About Riddarholm Church
Riddarholm Church (Riddarholmskyrkan) is one of Stockholm’s oldest buildings, with parts of this imposing historic structure having been built in 1270 and completed in around 1300.
History of Riddarholm Church
The church originally belonged to a medieval greyfriars monastery, but following the Reformation in the 16th century, it was transformed into a Lutheran church and the monastery was closed. THe congregation was dissolved in 1807, and since then it has been used solely for commemorative and burial purposes.
Ever since King Magnus Ladulås, who died in 1290, was buried there, Riddarholm Church has been the site in which most of Sweden’s royal family have been laid to rest. Amongst those found at Riddarholm Church are Karl Knutsson Bonde, Gustav II Adolf, Adolf Fredrik, Gustaf III, Gustav IV Adolf and Karl XIII. Some of their tombs and burial chambers are open to the public, whilst others are closed.
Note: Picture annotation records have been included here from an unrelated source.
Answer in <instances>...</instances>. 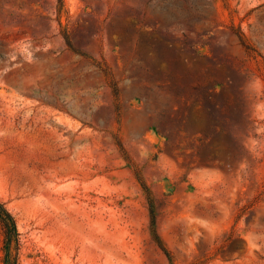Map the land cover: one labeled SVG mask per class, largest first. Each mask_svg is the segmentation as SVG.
Here are the masks:
<instances>
[{"label": "rangeland", "instance_id": "1", "mask_svg": "<svg viewBox=\"0 0 264 264\" xmlns=\"http://www.w3.org/2000/svg\"><path fill=\"white\" fill-rule=\"evenodd\" d=\"M0 202L17 264H264V0H0Z\"/></svg>", "mask_w": 264, "mask_h": 264}, {"label": "trees", "instance_id": "2", "mask_svg": "<svg viewBox=\"0 0 264 264\" xmlns=\"http://www.w3.org/2000/svg\"><path fill=\"white\" fill-rule=\"evenodd\" d=\"M0 235L2 236V264H17L20 234L16 221L5 205L0 202Z\"/></svg>", "mask_w": 264, "mask_h": 264}]
</instances>
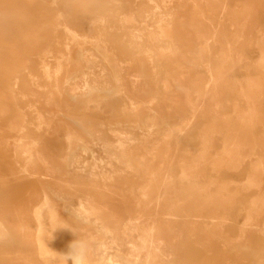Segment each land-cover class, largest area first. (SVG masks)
I'll return each instance as SVG.
<instances>
[{
	"label": "rangeland",
	"instance_id": "1",
	"mask_svg": "<svg viewBox=\"0 0 264 264\" xmlns=\"http://www.w3.org/2000/svg\"><path fill=\"white\" fill-rule=\"evenodd\" d=\"M0 225V264H264V0H0Z\"/></svg>",
	"mask_w": 264,
	"mask_h": 264
},
{
	"label": "clouds",
	"instance_id": "2",
	"mask_svg": "<svg viewBox=\"0 0 264 264\" xmlns=\"http://www.w3.org/2000/svg\"><path fill=\"white\" fill-rule=\"evenodd\" d=\"M3 238L2 232H0V239ZM87 245L83 241H74L70 245V249L67 254L64 255L66 264L71 261V264H86Z\"/></svg>",
	"mask_w": 264,
	"mask_h": 264
},
{
	"label": "bare ground",
	"instance_id": "3",
	"mask_svg": "<svg viewBox=\"0 0 264 264\" xmlns=\"http://www.w3.org/2000/svg\"><path fill=\"white\" fill-rule=\"evenodd\" d=\"M137 5V4H136ZM131 10H132V7L130 8ZM136 10H137V8H136ZM137 11H139V10H137ZM136 12V11H135ZM116 14V13H115ZM145 15V14H144ZM115 16V15H114ZM139 16V15H138ZM108 17V16H107ZM115 17H117V16H115ZM120 18V17H119ZM140 18H142V16L140 17ZM110 19V18H109ZM121 19V18H120ZM117 20V19H116ZM115 22V21H114ZM124 23V22H123ZM94 27V26H93ZM68 28H69V26H68ZM106 28H108V27H106ZM112 28V27H111ZM65 34V33H64ZM131 36V35H130ZM71 37V39H74V37H75V34H73V33H69L68 34V36H67V40H68V38H70ZM67 40L64 42V44L65 43H67ZM98 40H101V41H103L102 40V38H99ZM133 47V46H132ZM104 50V53H105V55H109V56H111L112 57V60H114V58H113V53H112V51H111V49H108V48H103ZM209 69V68H208ZM86 83L88 84V82L86 81ZM88 88H89V90L90 91H96V92H98L99 90H103V89H105L106 88V86H103V87H99V88H96L95 86L94 87H92V86H88ZM72 92V91H71ZM70 92V95L73 97V95H72V93ZM19 93V92H18ZM91 93V92H90ZM93 140V139H92ZM94 145V144H93ZM104 147H106L107 148V146H103V148ZM105 150V149H104ZM109 150V149H108ZM106 151V150H105ZM121 152H123V151H121ZM103 153H105V152H103ZM110 153V152H109ZM106 154H108V153H106ZM92 155V154H91ZM109 155V154H108ZM124 155V154H123ZM112 156V155H111ZM122 156V155H121ZM93 157V156H92ZM112 158V157H111ZM184 221V220H183ZM0 226H2V225H0ZM153 227V226H152ZM5 232V231H4ZM3 233V232H2ZM4 236V235H3ZM135 251V250H134ZM40 253V252H39ZM43 260V259H42Z\"/></svg>",
	"mask_w": 264,
	"mask_h": 264
}]
</instances>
In fact, the only former monarch not buried at Riddarholm Church up to the mid-20th century was Queen Christina.
A particular highlight of the church is the Bernadotte Chapel, with its beautifully ornate decoration.
Riddarholm Church today
Riddarholm Church is primarily open to the public in the summer and a guided tour is included in the ticket price. Tours take place at noon daily in English during the open months and last around 45 minutes. Look out for the extensive programme of concerts and check the website for unannounced and seemingly random closures: they’re pretty common. Hours are shorter in the winter.
While you’re wandering around, look out for the coats of arms of the Royal Order of the Seraphim on the walls of the church – they’re erected when a knight dies and the day the funeral takes place the bells ring at Riddarholm non-stop for one hour.
Getting to Riddarholm Church
Riddarholm is on Riddarholmen – it’s most easily accessed via Gamla Stan metro station. Buses 3 and 53 stop at Riddarhustorget bus stop, and there’s also a ferry port a short walk away.